The sports marketing agency where Lord Coe, one of Britain’s most famous Olympians, has spent more than a decade is close to changing hands in a transatlantic takeover.
Sky News has learnt that CSM Sport & Entertainment is in advanced talks to be acquired by Wasserman, which represents John Stones, the Manchester City and England defender, and Steven Gerrard, the former Aston Villa manager.
City sources said a deal could be struck as soon as this week, although one cautioned that the talks could yet fall apart.
Key details of the deal including its price and structure were unclear on Monday.
A tie-up between Wasserman and CSM would build scale in a rapidly growing global sports marketing industry in which new sources of financial power are fast-emerging.
It would also be logical because both Chime Communications, CSM’s parent company, and Wasserman, have a common shareholder in the form of Providence Equity Partners, the global buyout firm.
Providence invested in Wasserman, which describes itself as a global sports, music and culture agency, last November.
CSM’s clients include AIA, the Asian insurer which sponsors Tottenham Hotspur FC, and the Alpine Formula One team.
Lord Coe, who has become one of the most powerful figures in global sports politics since being made a Peer in 2000, is CSM’s non-executive chairman.

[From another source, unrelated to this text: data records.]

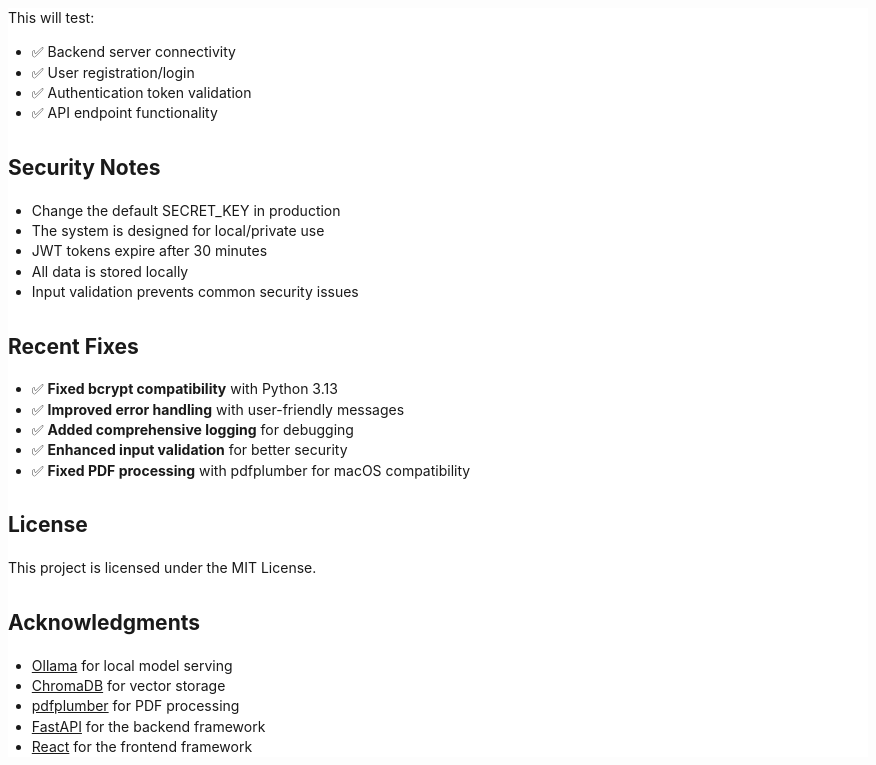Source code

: This will test:
- ✅ Backend server connectivity
- ✅ User registration/login
- ✅ Authentication token validation
- ✅ API endpoint functionality

## Security Notes

- Change the default SECRET_KEY in production
- The system is designed for local/private use
- JWT tokens expire after 30 minutes
- All data is stored locally
- Input validation prevents common security issues

## Recent Fixes

- ✅ **Fixed bcrypt compatibility** with Python 3.13
- ✅ **Improved error handling** with user-friendly messages
- ✅ **Added comprehensive logging** for debugging
- ✅ **Enhanced input validation** for better security
- ✅ **Fixed PDF processing** with pdfplumber for macOS compatibility

## License

This project is licensed under the MIT License.

## Acknowledgments

- [Ollama](https://ollama.ai) for local model serving
- [ChromaDB](https://chromadb.com) for vector storage
- [pdfplumber](https://github.com/jsvine/pdfplumber) for PDF processing
- [FastAPI](https://fastapi.tiangolo.com) for the backend framework
- [React](https://reactjs.org) for the frontend framework 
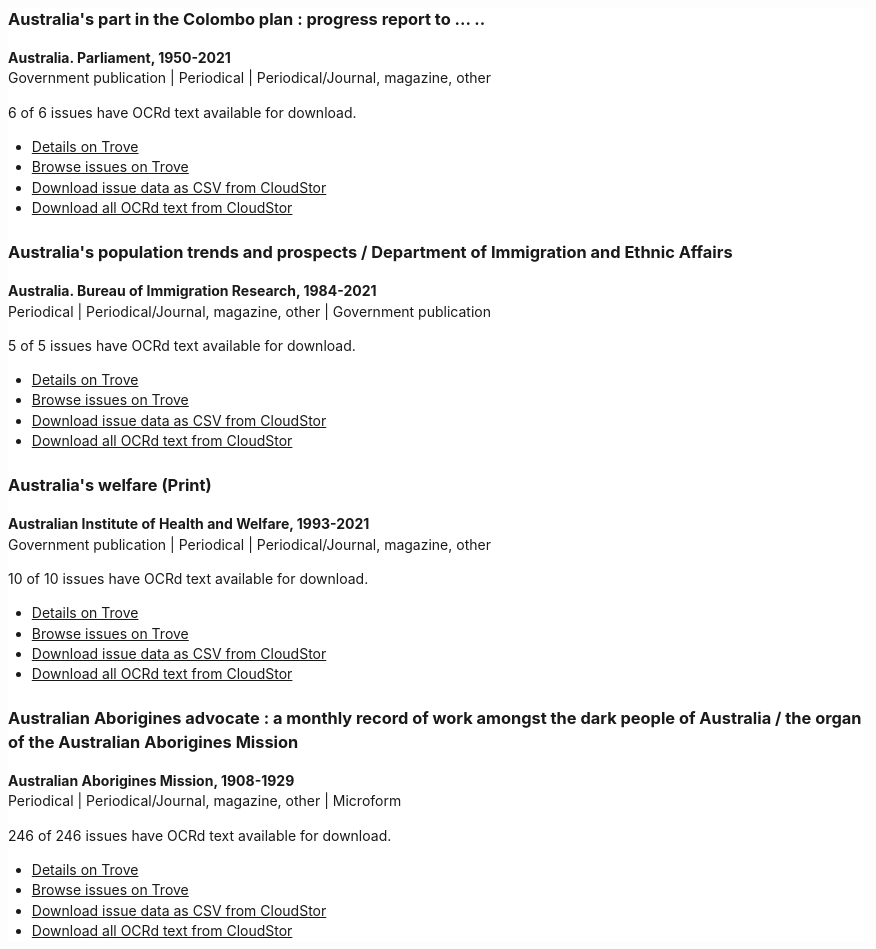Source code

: ### Australia's part in the Colombo plan : progress report to ... ..
**Australia. Parliament, 1950-2021**  
Government publication | Periodical | Periodical/Journal, magazine, other

6 of 6 issues have OCRd text available for download.

* [Details on Trove](https://trove.nla.gov.au/work/5546377)
* [Browse issues on Trove](https://nla.gov.au/nla.obj-2345795999)
* [Download issue data as CSV from CloudStor](https://cloudstor.aarnet.edu.au/plus/s/QOmnqpGQCNCSC2h/download?path=%2Faustralia-s-part-in-the-colombo-plan-progress-repo-nla.obj-2345795999&files=nla.obj-2345795999-issues.csv)
* [Download all OCRd text from CloudStor](https://cloudstor.aarnet.edu.au/plus/s/QOmnqpGQCNCSC2h/download?path=%2Faustralia-s-part-in-the-colombo-plan-progress-repo-nla.obj-2345795999)

### Australia's population trends and prospects / Department of Immigration and Ethnic Affairs
**Australia. Bureau of Immigration Research, 1984-2021**  
Periodical | Periodical/Journal, magazine, other | Government publication

5 of 5 issues have OCRd text available for download.

* [Details on Trove](https://trove.nla.gov.au/work/6230237)
* [Browse issues on Trove](https://nla.gov.au/nla.obj-1660140740)
* [Download issue data as CSV from CloudStor](https://cloudstor.aarnet.edu.au/plus/s/QOmnqpGQCNCSC2h/download?path=%2Faustralia-s-population-trends-and-prospects-depart-nla.obj-1660140740&files=nla.obj-1660140740-issues.csv)
* [Download all OCRd text from CloudStor](https://cloudstor.aarnet.edu.au/plus/s/QOmnqpGQCNCSC2h/download?path=%2Faustralia-s-population-trends-and-prospects-depart-nla.obj-1660140740)

### Australia's welfare (Print)
**Australian Institute of Health and Welfare, 1993-2021**  
Government publication | Periodical | Periodical/Journal, magazine, other

10 of 10 issues have OCRd text available for download.

* [Details on Trove](https://trove.nla.gov.au/work/11434795)
* [Browse issues on Trove](https://nla.gov.au/nla.obj-742216184)
* [Download issue data as CSV from CloudStor](https://cloudstor.aarnet.edu.au/plus/s/QOmnqpGQCNCSC2h/download?path=%2Faustralia-s-welfare-print-nla.obj-742216184&files=nla.obj-742216184-issues.csv)
* [Download all OCRd text from CloudStor](https://cloudstor.aarnet.edu.au/plus/s/QOmnqpGQCNCSC2h/download?path=%2Faustralia-s-welfare-print-nla.obj-742216184)

### Australian Aborigines advocate : a monthly record of work amongst the dark people of Australia / the organ of the Australian Aborigines Mission
**Australian Aborigines Mission, 1908-1929**  
Periodical | Periodical/Journal, magazine, other | Microform

246 of 246 issues have OCRd text available for download.

* [Details on Trove](https://trove.nla.gov.au/work/15572093)
* [Browse issues on Trove](http://nla.gov.au/nla.obj-573721295)
* [Download issue data as CSV from CloudStor](https://cloudstor.aarnet.edu.au/plus/s/QOmnqpGQCNCSC2h/download?path=%2Faustralian-aborigines-advocate-a-monthly-record-of-nla.obj-573721295&files=nla.obj-573721295-issues.csv)
* [Download all OCRd text from CloudStor](https://cloudstor.aarnet.edu.au/plus/s/QOmnqpGQCNCSC2h/download?path=%2Faustralian-aborigines-advocate-a-monthly-record-of-nla.obj-573721295)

A double Olympic gold-medallist, he played a pivotal role in securing London’s right to host the 2012 Olympic Games, and then oversaw the event itself.
He is now president of World Athletics.
The former Conservative MP sold his consulting business, Complete Leisure Group, to Chime in 2012 in a deal that reportedly netted him up to £12m.
If the sale of CSM to Wasserman completes, it will leave Chime as the owner of VCCP, a successful London-based advertising agency founded about 20 years ago.
Providence would be expected to sell the remainder of Chime in due course, having taken it private from the London stock market in a £375m deal in 2015.
The prospective combination of Wasserman and CSM would form part of an accelerating global trend of consolidation among groups spanning media rights, athlete representation and sponsorship activation.
Saudi Arabia’s growing global influence on the sporting world underlines the way the industry is being reshaped globally by petrodollars.
A Saudi-based sports agency called Sela, was recently named as the new shirt sponsor of Newcastle United FC< he Premier League club majority-owned by the Gulf state’s sovereign wealth fund.
Providence and CSM declined to comment, while Wasserman could not be reached for comment.